BEGIN MATERIAL PROVIDED

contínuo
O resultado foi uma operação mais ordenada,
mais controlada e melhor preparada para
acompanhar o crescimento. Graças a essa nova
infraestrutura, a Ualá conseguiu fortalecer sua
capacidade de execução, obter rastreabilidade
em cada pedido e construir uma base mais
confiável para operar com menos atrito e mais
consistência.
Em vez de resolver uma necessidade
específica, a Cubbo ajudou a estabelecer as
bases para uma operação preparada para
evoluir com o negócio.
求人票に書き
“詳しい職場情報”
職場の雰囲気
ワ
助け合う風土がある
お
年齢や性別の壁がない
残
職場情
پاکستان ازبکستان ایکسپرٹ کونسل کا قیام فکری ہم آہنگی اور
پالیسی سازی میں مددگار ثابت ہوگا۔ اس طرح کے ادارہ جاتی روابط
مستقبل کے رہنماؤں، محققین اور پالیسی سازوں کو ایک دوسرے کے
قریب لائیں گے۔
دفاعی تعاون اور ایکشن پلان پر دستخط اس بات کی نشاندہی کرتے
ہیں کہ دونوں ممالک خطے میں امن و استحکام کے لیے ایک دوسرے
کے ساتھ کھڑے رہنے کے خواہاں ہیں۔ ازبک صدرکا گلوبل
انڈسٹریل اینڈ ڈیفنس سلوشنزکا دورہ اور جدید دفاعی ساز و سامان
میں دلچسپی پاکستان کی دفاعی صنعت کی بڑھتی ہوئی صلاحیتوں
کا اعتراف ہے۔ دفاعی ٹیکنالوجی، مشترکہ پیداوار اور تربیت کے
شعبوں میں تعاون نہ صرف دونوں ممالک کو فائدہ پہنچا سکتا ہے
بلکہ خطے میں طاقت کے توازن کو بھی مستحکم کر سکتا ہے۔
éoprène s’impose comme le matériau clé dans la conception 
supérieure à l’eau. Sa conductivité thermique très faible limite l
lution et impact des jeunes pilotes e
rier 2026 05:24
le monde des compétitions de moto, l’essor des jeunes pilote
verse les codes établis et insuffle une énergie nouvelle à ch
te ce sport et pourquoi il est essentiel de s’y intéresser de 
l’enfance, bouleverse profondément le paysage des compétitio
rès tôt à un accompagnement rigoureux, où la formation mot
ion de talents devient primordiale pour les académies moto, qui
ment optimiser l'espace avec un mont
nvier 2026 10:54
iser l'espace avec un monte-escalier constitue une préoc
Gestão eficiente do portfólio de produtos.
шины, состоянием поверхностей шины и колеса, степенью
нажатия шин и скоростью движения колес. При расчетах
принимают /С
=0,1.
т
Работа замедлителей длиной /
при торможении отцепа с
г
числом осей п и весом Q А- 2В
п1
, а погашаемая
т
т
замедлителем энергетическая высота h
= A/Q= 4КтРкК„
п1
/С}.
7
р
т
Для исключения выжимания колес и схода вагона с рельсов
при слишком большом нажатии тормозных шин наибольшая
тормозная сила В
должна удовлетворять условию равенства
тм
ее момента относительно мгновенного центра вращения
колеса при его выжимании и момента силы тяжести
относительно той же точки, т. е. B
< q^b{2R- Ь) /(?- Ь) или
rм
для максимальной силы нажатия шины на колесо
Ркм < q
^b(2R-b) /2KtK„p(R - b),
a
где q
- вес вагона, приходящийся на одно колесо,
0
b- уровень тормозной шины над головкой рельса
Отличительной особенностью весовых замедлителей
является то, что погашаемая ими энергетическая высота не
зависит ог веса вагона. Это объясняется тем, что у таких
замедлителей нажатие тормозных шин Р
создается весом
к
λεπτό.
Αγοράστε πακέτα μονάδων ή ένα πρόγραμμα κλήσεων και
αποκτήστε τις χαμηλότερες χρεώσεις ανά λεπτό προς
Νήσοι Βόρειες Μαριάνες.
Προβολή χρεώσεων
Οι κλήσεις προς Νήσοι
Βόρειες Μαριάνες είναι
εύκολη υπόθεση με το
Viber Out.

END MATERIAL PROVIDED

Looking at the entries above, report how many of their lines include "operação", and add nothing else.

2